*Data in this exercise*:
◇ ◇ ◇

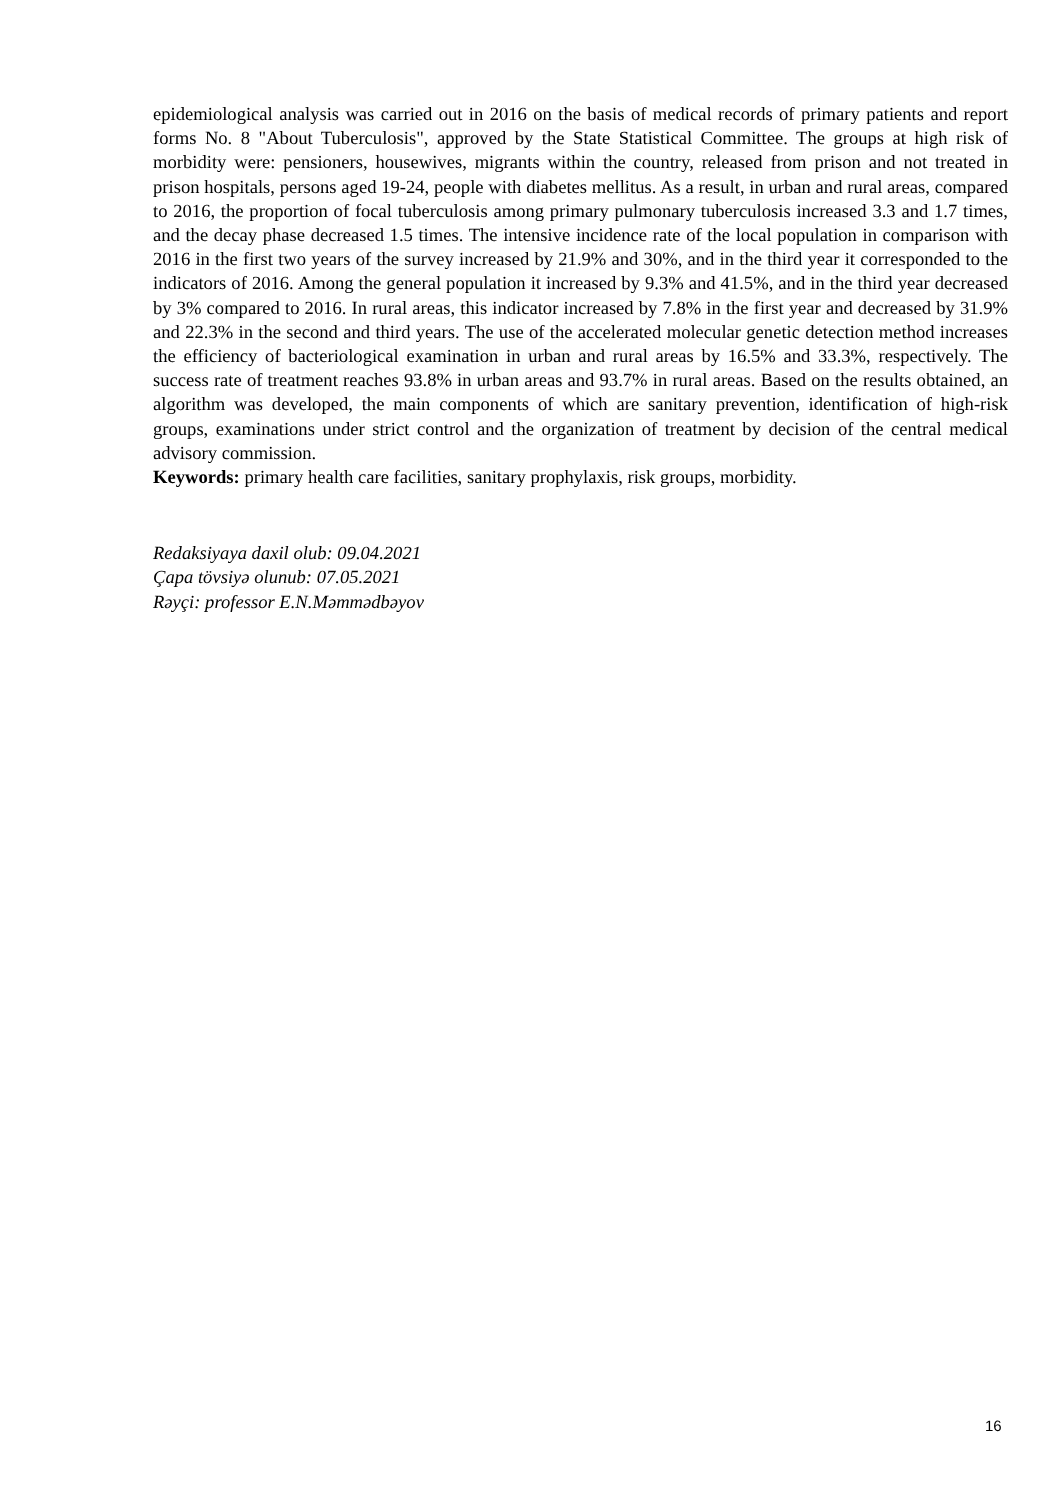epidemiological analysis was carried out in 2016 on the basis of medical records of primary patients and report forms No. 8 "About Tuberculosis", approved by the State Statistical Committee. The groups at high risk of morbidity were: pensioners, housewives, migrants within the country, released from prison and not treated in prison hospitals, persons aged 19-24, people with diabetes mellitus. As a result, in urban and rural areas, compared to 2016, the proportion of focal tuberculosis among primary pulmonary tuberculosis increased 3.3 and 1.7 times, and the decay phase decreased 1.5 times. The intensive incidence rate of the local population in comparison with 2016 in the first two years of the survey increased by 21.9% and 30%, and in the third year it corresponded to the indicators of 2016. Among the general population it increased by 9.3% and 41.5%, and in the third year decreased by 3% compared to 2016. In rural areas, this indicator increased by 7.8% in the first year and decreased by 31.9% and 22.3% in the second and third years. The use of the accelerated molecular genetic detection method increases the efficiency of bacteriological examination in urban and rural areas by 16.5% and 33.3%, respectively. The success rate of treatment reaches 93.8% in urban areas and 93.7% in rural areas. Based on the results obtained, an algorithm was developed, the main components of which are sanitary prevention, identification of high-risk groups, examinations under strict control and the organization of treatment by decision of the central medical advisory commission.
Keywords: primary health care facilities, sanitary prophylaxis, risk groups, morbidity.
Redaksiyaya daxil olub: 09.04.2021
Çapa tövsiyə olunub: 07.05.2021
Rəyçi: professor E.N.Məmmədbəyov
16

◇ ◇ ◇

*What you should do*: Images must not appear; print each record precisely as it reads.

*Answer box*:
epidemiological analysis was carried out in 2016 on the basis of medical records of primary patients and report forms No. 8 "About Tuberculosis", approved by the State Statistical Committee. The groups at high risk of morbidity were: pensioners, housewives, migrants within the country, released from prison and not treated in prison hospitals, persons aged 19-24, people with diabetes mellitus. As a result, in urban and rural areas, compared to 2016, the proportion of focal tuberculosis among primary pulmonary tuberculosis increased 3.3 and 1.7 times, and the decay phase decreased 1.5 times. The intensive incidence rate of the local population in comparison with 2016 in the first two years of the survey increased by 21.9% and 30%, and in the third year it corresponded to the indicators of 2016. Among the general population it increased by 9.3% and 41.5%, and in the third year decreased by 3% compared to 2016. In rural areas, this indicator increased by 7.8% in the first year and decreased by 31.9% and 22.3% in the second and third years. The use of the accelerated molecular genetic detection method increases the efficiency of bacteriological examination in urban and rural areas by 16.5% and 33.3%, respectively. The success rate of treatment reaches 93.8% in urban areas and 93.7% in rural areas. Based on the results obtained, an algorithm was developed, the main components of which are sanitary prevention, identification of high-risk groups, examinations under strict control and the organization of treatment by decision of the central medical advisory commission.
Keywords: primary health care facilities, sanitary prophylaxis, risk groups, morbidity.
Redaksiyaya daxil olub: 09.04.2021
Çapa tövsiyə olunub: 07.05.2021
Rəyçi: professor E.N.Məmmədbəyov
16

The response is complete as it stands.